What is it about the middle ages that fascinates us? Many books have been written and movies made. Whether it is about King Arthur or George Martin’s Game of Thrones, we don’t seem to get tired of reading and seeing stories of knights and maidens, ladies and squires battle life and each other in drafty castles and rat-infested huts.
Ever since I visited the ruins of Hanstein, a medieval castle in Germany, I’ve been studying everything there is to know about medieval living. Dress, food, drink, jobs, peasant and aristocratic lifestyles, knights, crests and battles.
Power and Ownership
Ah, the battles. It appears that human nature has always been combative. Never was this more apparent than during the early through late middle ages. Knights and swordsmen, archers and foot-soldiers kept going at each other with war and death a constant
companion. Why? Because lords, earls and dukes, landgraves and various clergy fought for power and money. (Has anything changed?) Villages and their peasants were owned by the rich and fought over, sold and borrowed against.

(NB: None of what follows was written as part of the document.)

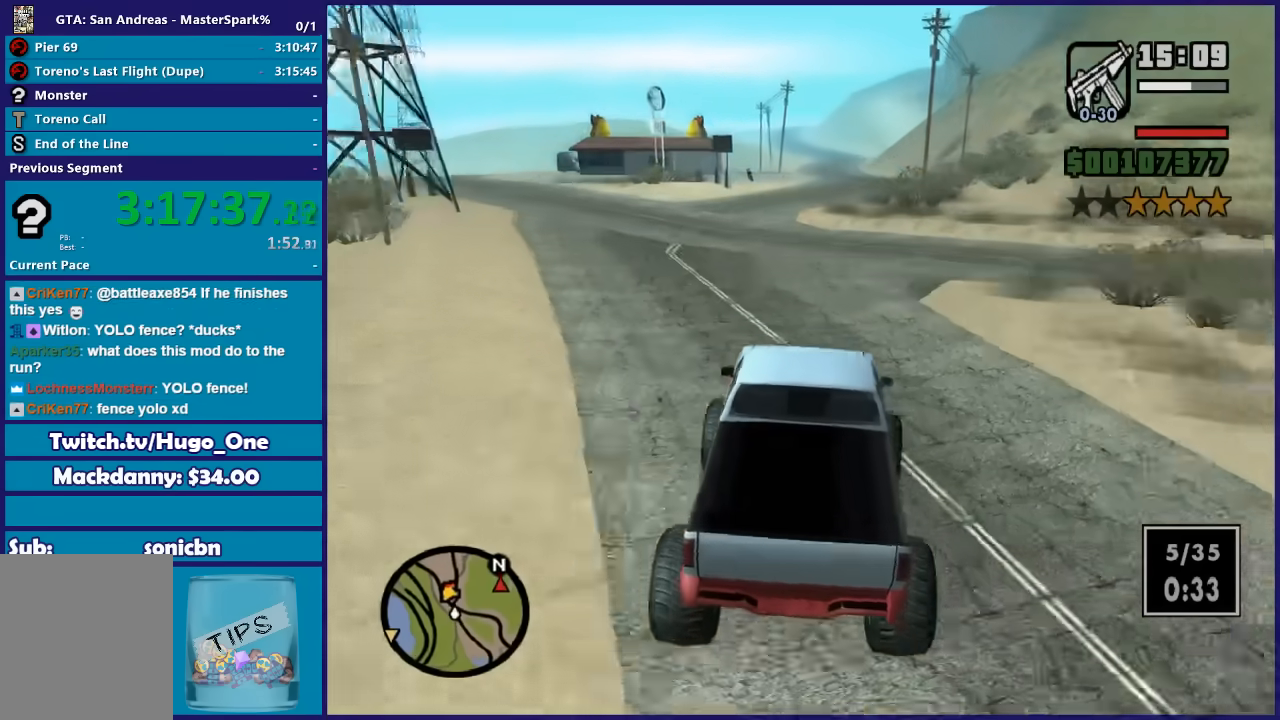
{"buttons": ["R2"], "left_stick": "right", "right_stick": "down-right", "button_events": []}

So were the forests and their game, every fruit tree and most life stock.
A Taste of Everyday Life
While the have-nots worked just to stay alive, the haves feasted and gorged themselves on meat and white bread, imported wine and met. But even for the rich, life was hard. Their castles and manors were cold and drafty, their diets made them sick. Lice and other vermin were a fact of daily life, hygiene non-existent. They had no buttons and women wore no underwear. The fastest communication happened via horse and courier.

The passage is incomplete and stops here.